El hermano del estudiante también lamenta que en su caso no se investigase a fondo la implicación de las Fuerzas de Seguridad. Y eso que había indicios. Durante el proceso, familiares del fugitivo aseguraron que trabajaba para ellas, realizando "funciones que la policía no podía hacer". Ruiz también recuerda que el pistolero se puso en contacto con su novia tras el crimen desde Euskadi pidiéndole que le mandase dinero a través de un amigo, que resultó ser Guardia Civil. Una relación con las fuerzas del orden que también estuvo presente en el caso Atocha. De hecho, el conocido Antonio González Pacheco, alias Billy el Niño, tuvo que declarar por su supuesta relación con uno de los asesinos.

"La Transición fue durísima, con una represión brutal"

La familia Ruiz solo consiguió que se considerase a Arturo como víctima del terrorismo y una indemnización a comienzos de siglo. Por lo demás, Manuel, que dice que le "sigue costando" no tener a su hermano al lado, sostiene que siempre han estado "solos" y se han sentido "abandonados" por las instituciones. "Lo que une a estas víctimas, sobre todo, es que el Estado no les ha pedido perdón", reflexiona Olivia Carballar, autora de Yo también soy víctima. Estampas de la impunidad en la Transición, una obra en la que la periodista, a través de ocho historias, plasma esas "heridas sin cerrar" que todavía en la actualidad siguen presentes en las víctimas de este periodo.

Porque aquella etapa previa a la instauración definitiva de la democracia no fue, ni mucho menos, idílica. "La Transición pacífica fue un montaje de algunas plumas que tenían esa necesidad de olvidar. Fue durísima, con una represión brutal", asevera Ruiz-Huerta. "Históricamente se ha hablado de la Transición como algo ejemplar y modélico, pero de lo que nos habla la calle es de asesinatos, violencia, tramas negras, terrorismos, represión en manifestaciones", señala Mariano Sánchez Soler, autor de La transición sangrienta (Península). Y la conocida como Semana Negra, apunta el periodista, fue la intensificación en pocas horas de esa "estrategia de tensión" permanente.

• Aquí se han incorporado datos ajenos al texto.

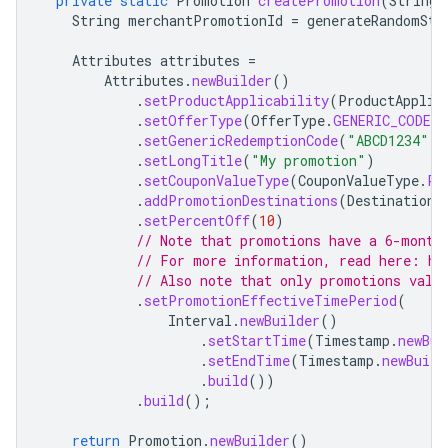
private
static
Promotion
createPromotion
(
String
String
merchantPromotionId
=
generateRandomStr
Attributes
attributes
=
Attributes
.
newBuilder
()
.
setProductApplicability
(
ProductApplic
.
setOfferType
(
OfferType
.
GENERIC_CODE
)
.
setGenericRedemptionCode
(
"ABCD1234"
)
.
setLongTitle
(
"My promotion"
)
.
setCouponValueType
(
CouponValueType
.
PE
.
addPromotionDestinations
(
DestinationE
.
setPercentOff
(
10
)
// Note that promotions have a 6-month
// For more information, read here: ht
// Also note that only promotions vali
.
setPromotionEffectiveTimePeriod
(
Interval
.
newBuilder
()
.
setStartTime
(
Timestamp
.
newBui
.
setEndTime
(
Timestamp
.
newBuild
.
build
())
.
build
();
return
Promotion
.
newBuilder
()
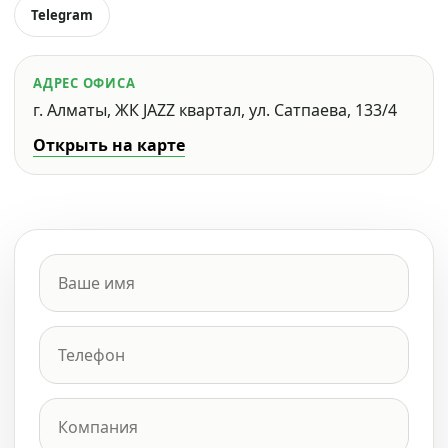
Telegram
АДРЕС ОФИСА
г. Алматы, ЖК JAZZ квартал, ул. Сатпаева, 133/4
Открыть на карте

La historiadora Sophie Baby, en El mito de la transición pacífica (Akal), cifra en al menos 714 las muertes causadas por la violencia política entre 1975 y 1982, de las cuales 536 fueron provocadas por lo que llama "violencia contestataria" –desde la extrema derecha al nacionalismo radical pasando por la izquierda revolucionaria– y 178 provienen de la violencia del Estado. Un número que el Sánchez Soler rebaja en su obra hasta las 591. "Y más de 2.000 heridos, con nombres y apellidos", recuerda.

Tapar "la impunidad"

Para Carballar, con ese discurso idílico lo que se pretende es "tapar la impunidad en muchos casos". "La Transición tuvo momentos de éxito, eso es innegable. Pero también de fracaso absoluto. Si niegas esta parte, estos hechos, pretendes ocultarlos", señala la periodista, que considera "inadmisible", más que lo que no se hizo entonces, "lo que seguimos sin hacer ahora". Coincide con ella el autor de La transición sangrienta: "El problema de los asesinatos en este periodo es que han sido tapados oficialmente, se ha tratado de desactivar su efecto".

Crímenes que, en opinión del abogado laboralista, no buscaban otra cosa que hacer saltar por los aires cualquier intento de avanzar hacia un sistema democrático. Pero no lo consiguieron. Y, para Ruiz, eso fue gracias a tantos y tantos que perdieron la vida en la calle: "Si se hiciera un test de paternidad a la democracia, sus padres serían Arturo, Mari Luz, los abogados de Atocha y todos aquellos que pelearon por la libertad".

Personas a las que, en opinión de Sánchez Soler, se las ha matado dos veces: la primera, cuando se les quitó la vida; la segunda, cuando se les sometió al olvido. Un cerco de silencio que las familias, con su empuje, se han encargado de romper. "Seguiremos peleando. Por Arturo y por el futuro de mis hijas o mis nietas", sentencia Ruiz.